No Need for Separate Testing : Safety of French Abortion Pill Already Established

The proposal for separate California testing of RU 486, the abortion pill developed in France, misses the point.

There already has been extensive testing in the state by the USC School of Medicine under federal regulation. International clinical trials also have supported the efficacy and safety of the drug. Its introduction in the United States is being delayed not by problems of regulation but by the absence of an application by the manufacturer or a qualified supplier.

Atty. Gen. John K. Van de Kamp, in making the proposal for state tests in conjunction with his campaign for governor, asked that state funds now earmarked for testing AIDS-related drugs be used. That seems both unnecessary and unwise. It is not needed, because there have already been controlled tests. It is unwise because it would divert limited resources from more urgently required tests.

California is the only state that exercises its authority to approve drugs separately from the procedures of the Food and Drug Administration. This has been a practice for 50 years--although narrowly applied, usually to test secondary uses of drugs already approved by the FDA. The program was broadened in 1987 when the Legislature provided funds to test drugs made within the state that are potentially useful in controlling the human immunodeficiency virus (HIV) that causes AIDS. Three drugs are now being tested.

The FDA has handled its responsibilities for new drugs in an impressive fashion and there is no reason for California to sponsor separate approval mechanisms.

We regret that the distribution of RU 486 has been restricted to the nation of origin, France.

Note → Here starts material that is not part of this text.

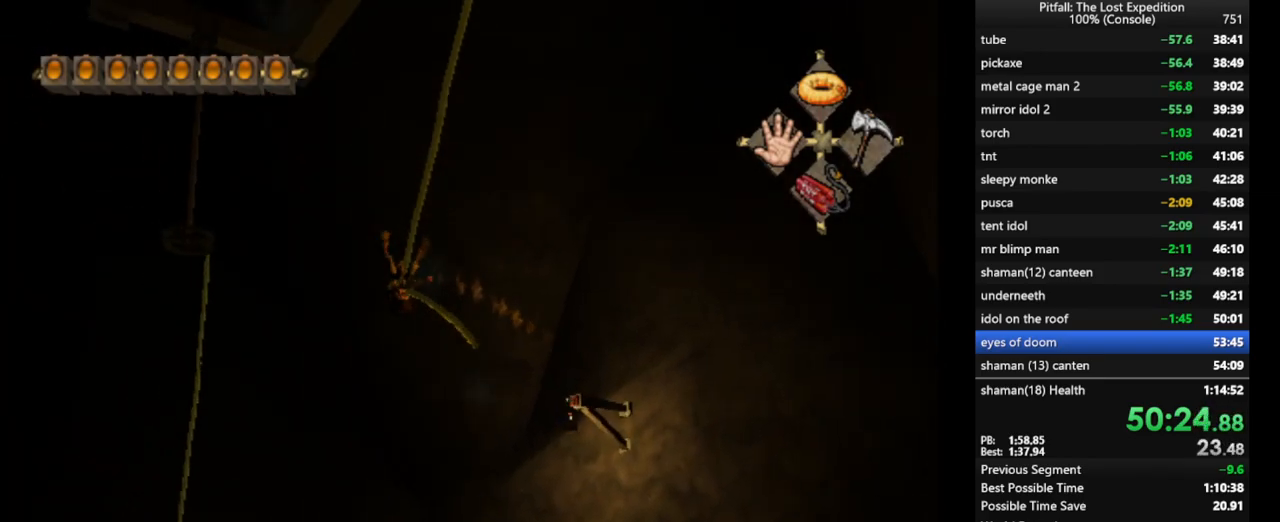
{"buttons": ["A"], "left_stick": "up", "right_stick": "center", "events": [[117, "R1", "up"], [150, "A", "down"], [350, "R1", "down"], [500, "R1", "up"]]}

We applaud the work done by the Population Council and USC in the California trials. They demonstrated the safety of the drug and its relative efficacy even when used alone and without the preferred combination with prostaglandins. But making RU 486 a political issue will not accelerate the introduction of this remarkable discovery to the American market.

The need now is to find sponsors who will press forward with requests to the FDA for marketing approval. The FDA demonstrated its efficiency with its recent quick response to new findings about the usefulness of AZT in early intervention with those infected with HIV. But it cannot act without a formal request.